> **Task brief**
Can you copy every line of the records below word for word, with the pictures left out?

> **Data provided**

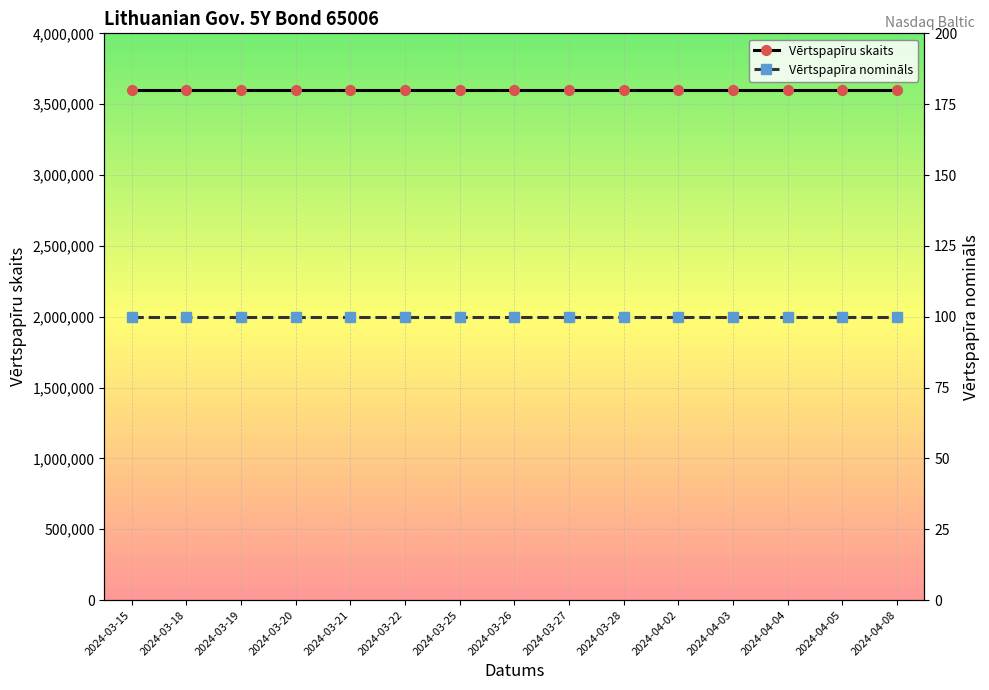

What is the approximate value of Vērtspapīra nomināls at 2024-03-20?

100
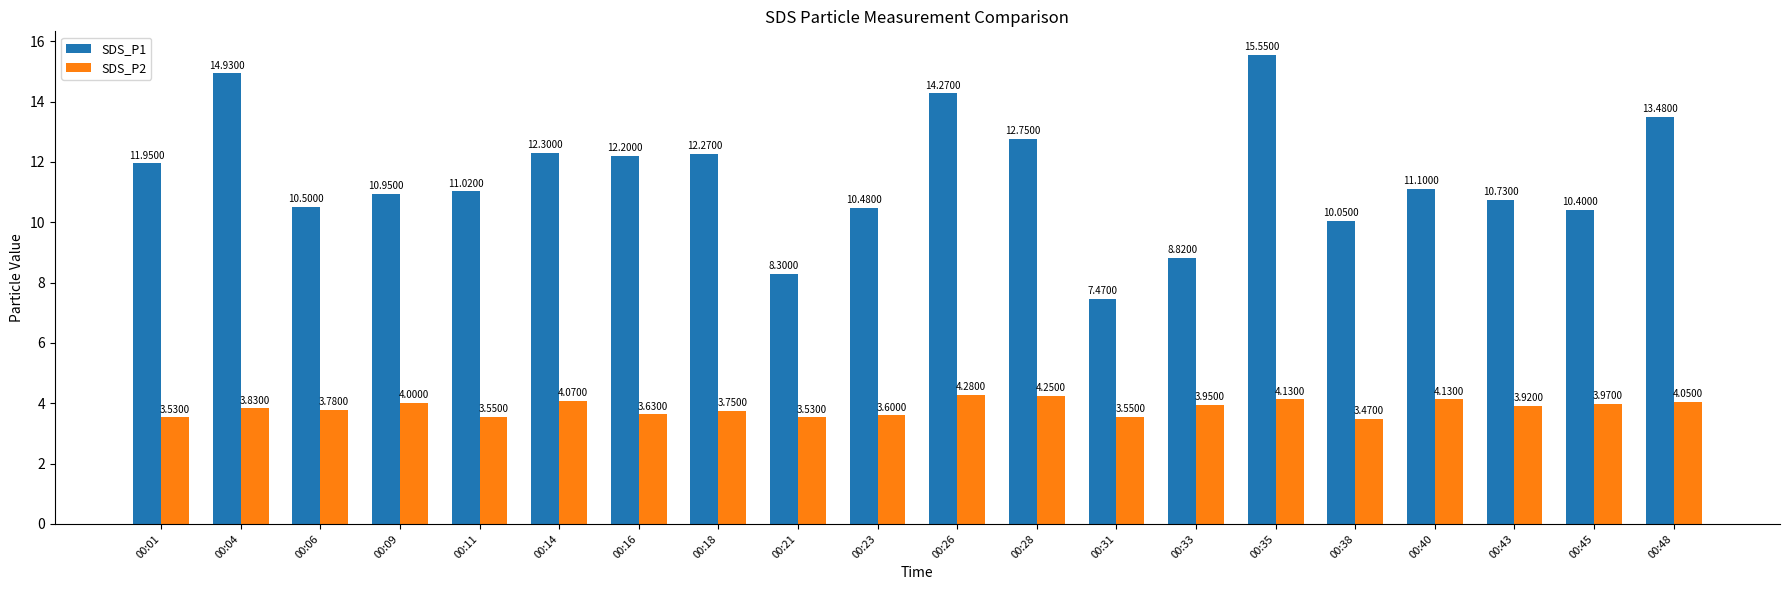

Which series has the largest total across all categories?

SDS_P1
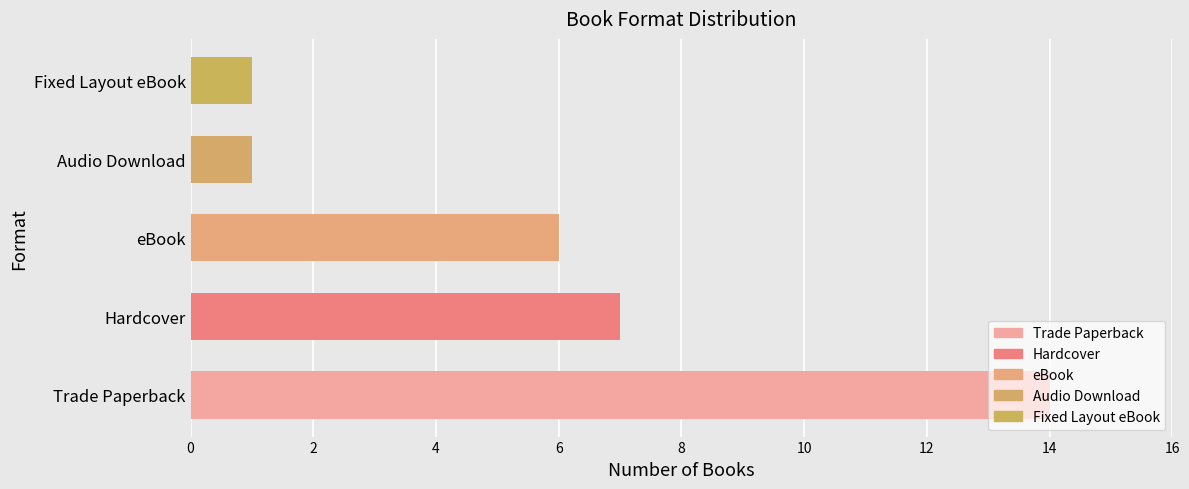

What is the value of the 2nd bar from the left?

7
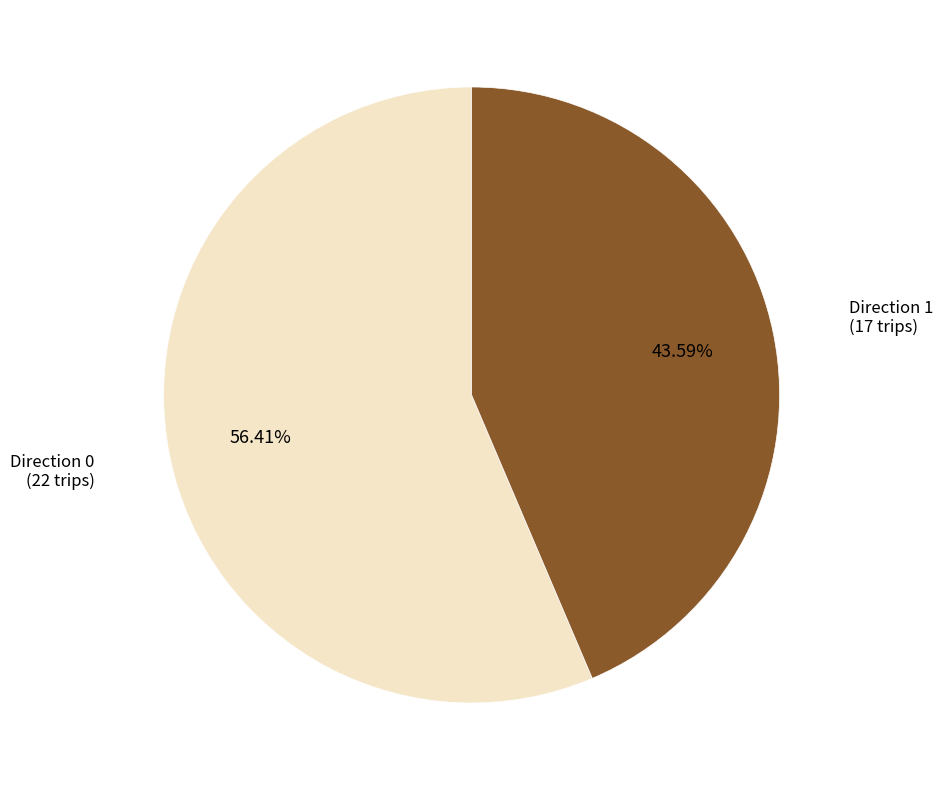

Is Direction 1 (17 trips) the majority of the pie?

No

> **Result of this task**
What is the approximate value of Vērtspapīra nomināls at 2024-03-20?

100

Which series has the largest total across all categories?

SDS_P1

What is the value of the 2nd bar from the left?

7

Is Direction 1 (17 trips) the majority of the pie?

No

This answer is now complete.